June 25, 2021
Not so long ago, most people tracing their genealogy were almost always in search of aristocratic ancestors. Some of the genealogies published during the 19th and early 20th centuries went to extreme lengths to try to prove dubious claims of relationships to royal forebears.
The search often involved tales of supposed estates and fortunes just waiting for their rightful heirs to step forward. One of my own great grandfathers hired a genealogist in Sweden during the 1930s and spent thousands of dollars trying to prove that his wife, my great grandmother, was descended from Swedish royalty and was entitled to vast estates back in Sweden. As a more cynical descendant like myself might have predicted, no such lands were ever found, although it did turn out that Great Grandmother was descended from King Gustav Vasa, one of the more famous kings of Sweden (famous in Sweden, at least).
Nowadays the quest to link to the aristocratic families of Europe is less prevalent, but folks still are interested in tracing links to famous ancestors. Nearly everyone has a story about a famous, or at least semi-famous, person that his family supposedly descends from. Movie stars and presidents figure prominently in these stories, although other well-known figures also sometimes pop up.
One of those figures popped up in my own family. That same great grandmother who was actually descended from Swedish royalty apparently wasn’t too impressed with her blueblood ancestors, but she did often claim that her family was related to Charles Lindbergh, the famous aviator. Since she died at the height of his renown for his trans-Atlantic flight, she probably would have been disappointed to learn that while her maiden name was Lindbergh, just like his, they weren’t related. Surnames in Sweden were often taken based on farm names, as was hers and Charles’. Sadly, the farm Charles came from was in an entirely different part of Sweden from where Great Grandmother was raised. A search of Sweden’s excellent records definitively proved that there was no connection between the two at all.
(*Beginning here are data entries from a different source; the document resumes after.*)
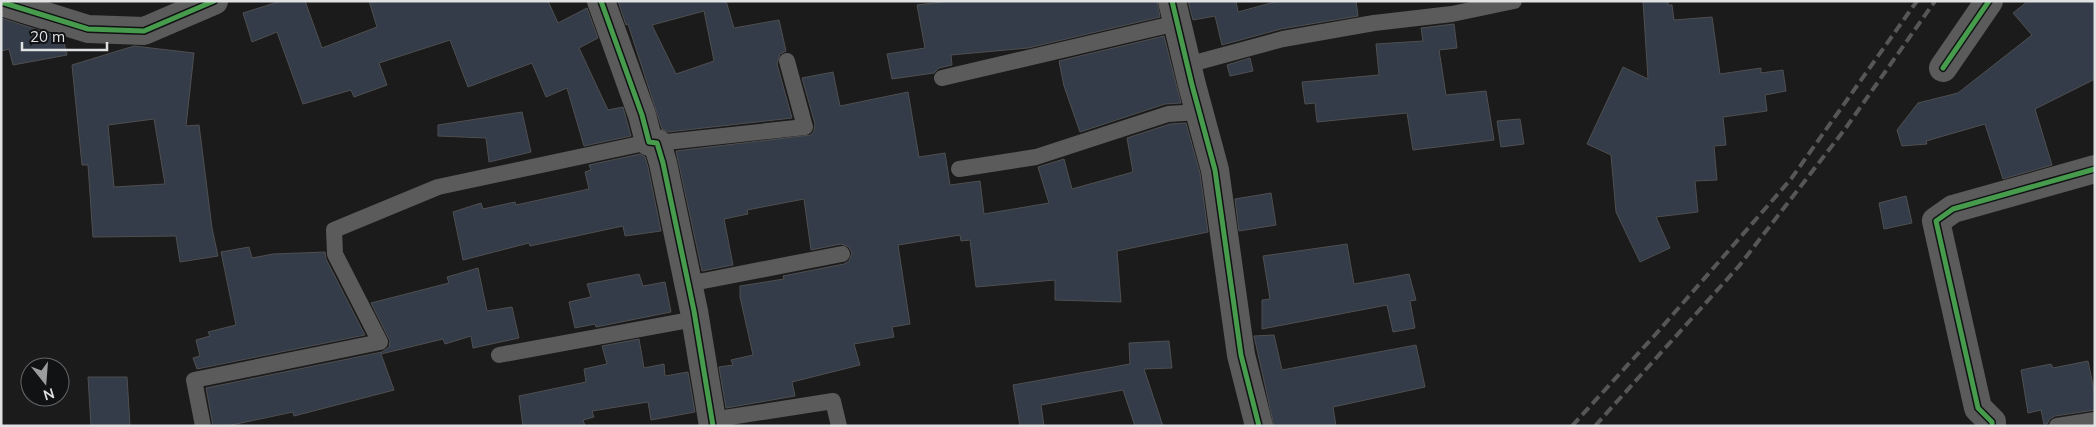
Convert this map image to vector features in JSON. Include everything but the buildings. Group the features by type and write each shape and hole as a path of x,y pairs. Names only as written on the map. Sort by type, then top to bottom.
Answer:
{"street":[{"path":"1,2 88,29 144,31 214,1"},
{"path":"601,1 653,142 688,284 712,423"},
{"path":"1943,68 1989,1"},
{"path":"1175,12 1199,112 1216,170 1241,355 1259,426"},
{"path":"1992,426 1992,422 1978,408 1936,221 1953,209 2095,169"}],"lane":[{"path":"1187,65 1283,39 1374,23 1452,14 1514,1"},
{"path":"942,78 1175,12"},
{"path":"203,426 194,380 380,342 335,254 334,230 438,187 653,142 805,127 787,61"},
{"path":"959,169 1036,157 1168,114 1199,112"},
{"path":"688,284 842,254"},
{"path":"500,355 695,319"},
{"path":"712,423 833,401 839,426"},
{"path":"2057,426 2095,420"}],"railway":[{"path":"1572,426 1655,335 1791,179 1917,1"},
{"path":"1595,426 1739,266 1845,129 1935,1"}],"cycle path":[{"path":"1,2 88,29 144,31 214,1"},
{"path":"601,1 642,115 649,142 657,143 663,163 694,311 713,426"},
{"path":"1172,1 1215,170 1241,355 1259,426"},
{"path":"1943,68 1989,1"},
{"path":"1992,426 1992,422 1978,408 1936,221 1953,209 2095,169"}]}
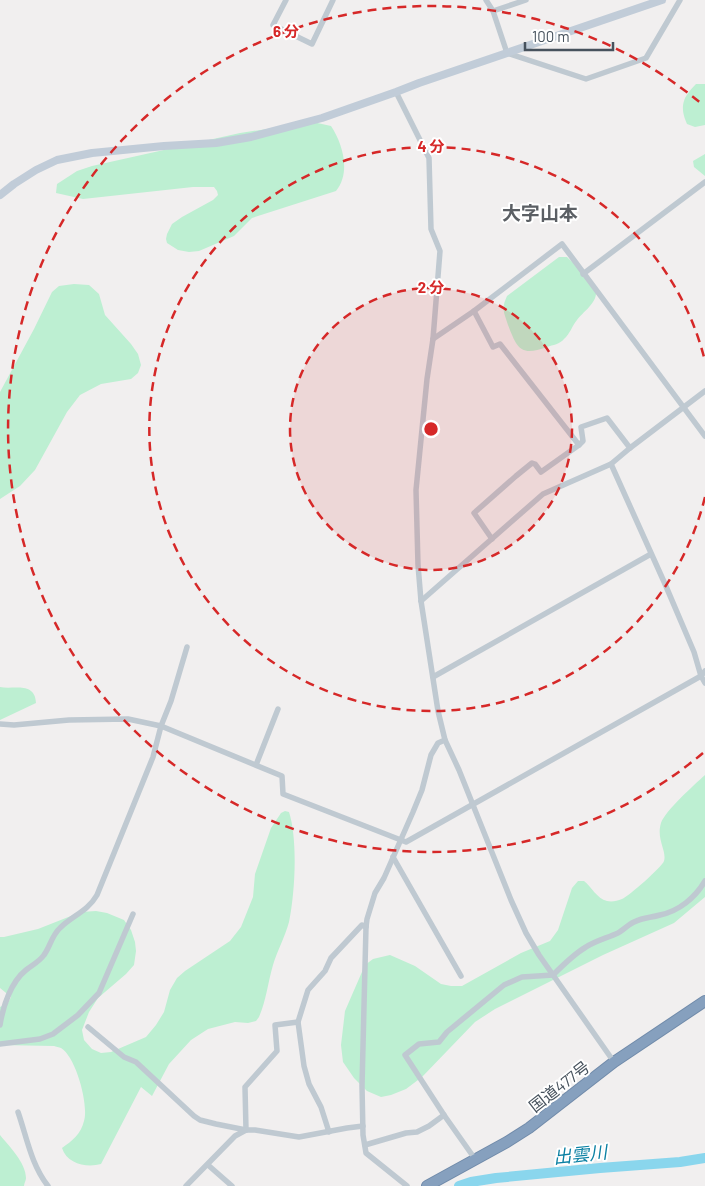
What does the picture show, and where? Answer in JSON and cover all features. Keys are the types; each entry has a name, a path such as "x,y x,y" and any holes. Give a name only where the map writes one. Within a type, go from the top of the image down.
{"highway":[{"name":"国道477号","path":"427,1186 508,1142 614,1062 705,1001"}],"street":[{"path":"286,0 273,26 312,44 333,0"},
{"path":"486,0 507,53"},
{"path":"492,12 526,0"},
{"path":"0,195 36,170 57,160 92,153 216,143 251,137 322,118 662,0"},
{"path":"507,53 586,79 646,58 680,0"},
{"path":"396,92 429,158 431,229 440,251 433,339 416,490 421,601 438,711 445,740 526,933 539,955 614,1062"},
{"path":"583,274 705,182"},
{"path":"433,339 474,311 562,244 705,436"},
{"path":"474,311 494,348 500,344 579,446"},
{"path":"421,601 543,494 611,464 705,391"},
{"path":"492,539 474,513 532,464 535,464 541,472 579,446 583,441 581,427 606,418 630,448"},
{"path":"611,464 652,554 694,652 705,683"},
{"path":"433,677 652,554"},
{"path":"0,1025 8,995 16,981 25,970 35,964 44,954 58,930 86,910 97,895 153,757 161,726 172,701 187,647"},
{"path":"0,724 128,719 161,726 282,776 283,794 406,842 703,674"},
{"path":"256,765 278,709"},
{"path":"407,1186 366,1153 363,1136 362,1086 366,927 375,892 384,878 422,790 431,754 438,743 445,740"},
{"path":"393,857 461,976"},
{"path":"474,1159 405,1055 419,1044 439,1042 448,1032 504,985 522,977 553,975 566,962 586,947 620,932 631,923 644,917 659,916 676,910 699,891 705,881"},
{"path":"0,1044 24,1041 53,1034 78,1015 99,993 133,914"},
{"path":"329,1132 321,1107 309,1084 304,1066 298,1022 308,990 325,971 331,958 362,925 366,927"},
{"path":"246,1130 246,1087 277,1051 275,1025 298,1022"},
{"path":"88,1027 124,1057 136,1062 200,1120 246,1130 299,1137 363,1126"},
{"path":"18,1112 29,1151 48,1186"},
{"path":"365,1145 406,1133 417,1132 444,1115"},
{"path":"186,1186 235,1136 246,1130"},
{"path":"208,1165 232,1186"}],"green space":[{"path":"696,84 705,84 705,125 695,127 687,124 683,107 685,98"},
{"path":"313,122 331,126 342,150 344,158 343,176 341,184 336,191 252,218 234,236 199,251 178,250 167,243 167,234 172,224 213,200 218,195 214,187 193,187 83,199 56,193 57,184 77,171 92,166 240,133"},
{"path":"705,154 705,176 694,167 693,161"},
{"path":"559,257 567,257 589,277 595,287 596,296 592,304 577,320 562,341 538,350 525,350 517,345 511,333 504,310 505,300 507,296"},
{"path":"89,285 99,294 105,315 131,344 138,354 141,365 138,373 131,379 101,384 80,395 67,412 35,470 20,486 0,499 0,392 52,292 59,286"},
{"path":"0,687 28,689 35,696 36,703 0,720"},
{"path":"705,775 705,897 674,923 603,955 495,1009 475,1022 422,1077 406,1089 381,1097 367,1091 354,1078 343,1062 341,1045 345,1011 365,965 373,959 390,955 415,966 441,984 462,986 521,953 550,941 558,930 572,888 578,881 587,883 603,900 614,901 626,897 658,869 665,857 660,834 661,823 674,805"},
{"path":"289,812 292,824 295,851 291,910 289,922 273,965 259,1017 256,1021 248,1023 235,1022 208,1029 191,1040 169,1064 152,1096 141,1087 101,1164 78,1164 68,1158 62,1148 73,1140 83,1126 84,1121 85,1104 80,1082 72,1061 61,1048 54,1046 0,1045 0,1007 8,1003 11,997 0,988 0,937 38,929 81,912 96,911 107,913 124,920 131,930 135,942 134,965 98,998 89,1012 82,1030 84,1040 92,1049 101,1053 111,1052 146,1037 164,1012 170,990 177,978 230,941 241,927 253,897 255,874 271,828 281,813"},
{"path":"0,1135 23,1166 26,1178 24,1186 0,1186"}],"waterway":[{"name":"出雲川","path":"459,1186 496,1178 680,1162 705,1158"}],"district":[{"name":"大字山本","path":"540,212"}]}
In recent years, genealogists have also begun to celebrate their relationships to infamous folks, as well as to famous ones. Most of us are proud to claim the black sheep in our lines, especially since those who got in trouble usually left more records of their exploits than those who followed the straight and narrow. Our definition of who qualifies as an interesting ancestor versus a serious criminal often depends on when and how the miscreant lived. Western outlaws and women of ill repute are usually cherished as parts of an interesting family tree, whereas most of us would not be happy if we found a convicted murderer or rapist in our line. Time can even change how we view those infamous ancestors. Nowadays, nearly all of us would be proud to claim one of the Salem witches as an ancestor, although their names were often omitted from early genealogies because of the shame. On the other hand, most of us would probably cringe to learn that our ancestors owned slaves even though they were respected in their own time. My great grandmother who was so keen to be related to Charles Lindbergh because of his heroic flights probably would join her descendants now in being relieved that Charles Lindbergh is not our relative because of his less than acceptable views about Adolph Hitler and the Nazis.
Finding the famous and infamous ancestors in your own family tree can be a lot of fun, but if you want to do it following standard genealogical methodology, Rhonda McClure’s book Finding Your Famous (and Infamous) Ancestors is a good starting point. It’s informative as well as being a fun read for beginning as well as more advanced genealogists. You never know – it just might help you find out how you’re related to your favorite movie star! Brad Pitt anyone?